DETERT: I’ve gotten to know all the foster-care kids and heard their personal stories, which are very impressive. They’re good kids, they’re not whiners, they don’t have a sense of entitlement. They know life is hard, but we don’t need to spend money to make their life even harder. We need to spend money to make their life easier.
So this year we’re doing another reform of foster care because life changes. When I originally did foster care in 1999, I did the Road to Independence bill, of which I’m very proud, but the purpose of government was to protect kids who were in unsafe environments. This year in our reformation package, the overreaching goal will be normalcy, to try to make foster kids as normal as we possibly can.
So instead of having them meet with case managers and all sorts of bureaucratic people that they don’t know – and those workers generally turn over every 18 months – we’re doing legislation that will make the foster parents more closely aligned with real parents. We’re going to let them be the deciders and we’re going to let the bureaucrats be the checkers. So the bureaucrats can check on the foster parents, make sure they’re doing the right thing, and the foster parents can develop relationships with the foster kids and try to give them stronger bonds. Because it’s hard to grow up and have a family if you’ve never had one.
These are all going to be great things, and a lot of the ideas came from the kids themselves.
Q: You’re also going to try to extend foster care to age 21.
DETERT: We feel we can do that for the same exact amount of dollars that we’re spending right now. And I think that would be a great thing to do. And it would offer the kids security. They don’t have to take advantage of it, because at 18 they’re emancipated and they can leave if they want to. But if they’re not comfortable leaving, they can stay till they’re 21, especially if they’re in school or getting trained for the workforce.
Real parents, we don’t stick our own kids out on the sidewalk at age 18 and expect them to do really well. A lot of our foster-care kids are ending up homeless or in prison.
Q: You’ve been on the Senate Committee on Children, Families and Elder Affairs a long time. With the leadership change this year, do you see a new direction for the committee?
DETERT: This year – with our new Democratic chair, I may point out – Sen. [Eleanor] Sobel [of Hollywood] is our chair. And it’s always been children and families and elder affairs, but we’ve been neglectful of elder affairs.

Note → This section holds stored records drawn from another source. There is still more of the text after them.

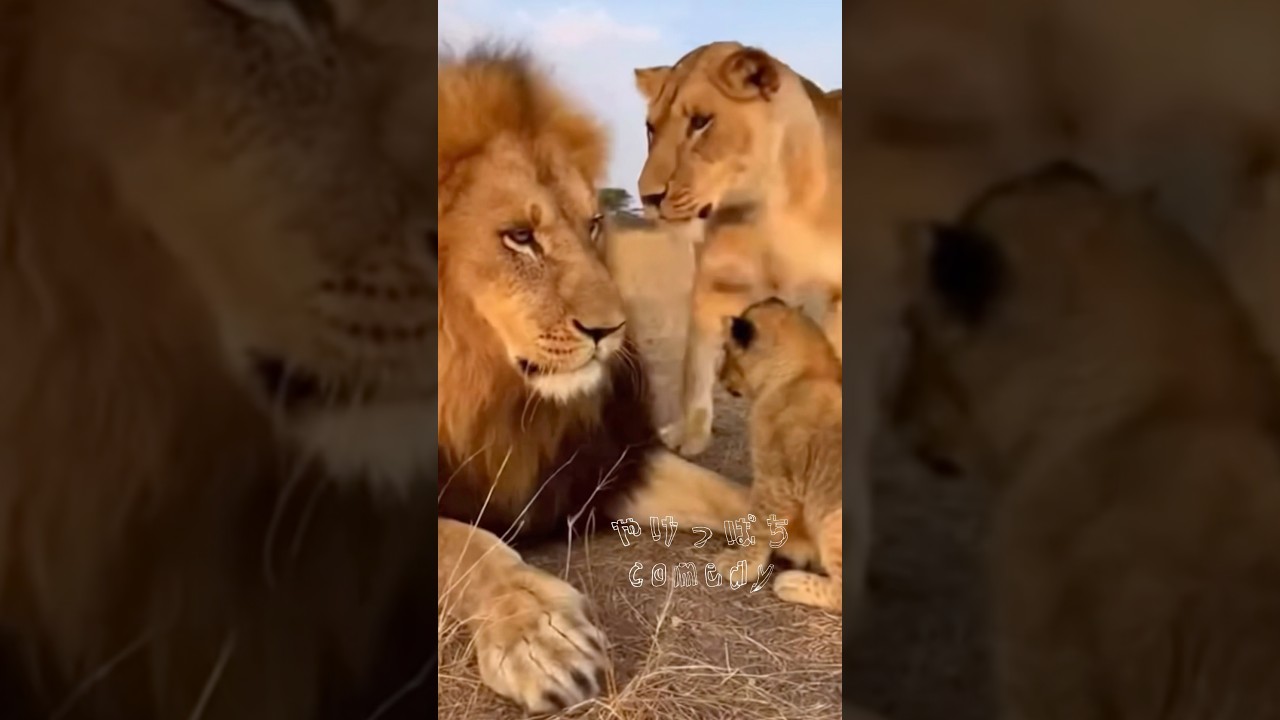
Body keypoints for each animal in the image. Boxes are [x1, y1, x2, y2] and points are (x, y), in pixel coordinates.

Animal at [436, 47, 750, 714]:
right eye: (520, 236)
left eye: (593, 225)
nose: (612, 329)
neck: (485, 390)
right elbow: (465, 544)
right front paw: (539, 634)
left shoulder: (599, 465)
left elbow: (734, 495)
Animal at [712, 298, 854, 616]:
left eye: (726, 350)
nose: (718, 376)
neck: (808, 369)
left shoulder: (775, 479)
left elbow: (759, 525)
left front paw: (740, 565)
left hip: (834, 519)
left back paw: (791, 582)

And that seems to be the spot she’s focusing on. And that’s a good thing, because we’ve neglected that and they certainly don’t need to be neglected. So she’s taking care of that, and I’m going to do the foster care committee bill, and I think that committee is going to have a great year.

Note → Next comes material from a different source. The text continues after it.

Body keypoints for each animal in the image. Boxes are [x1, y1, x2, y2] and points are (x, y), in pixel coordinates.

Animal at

Q: You’re also back with a bill to add more school guidance counselors.
DETERT: This year it’s even more relevant. Last year, what irritated me about how we deal with guidance counselors is schools are using the guidance counselors to also do lunchroom duty and bus stop duty. They’re the most educated and highest-paid person in the building. They shouldn’t be taking up their time doing lunchroom duty at a time when we have children with serious problems.
In the old days, the guidance counselor helped find you a grant or got you into college or got you a scholarship. Today’s guidance counselor might stop you from committing suicide or bringing a gun to school or dropping out of school. They need to spend their whole day working with students. And I’m asking for a different formula so that we can have more guidance counselors. And as I said in Education Appropriations, if we have more guidance counselors, we might need fewer grief counselors.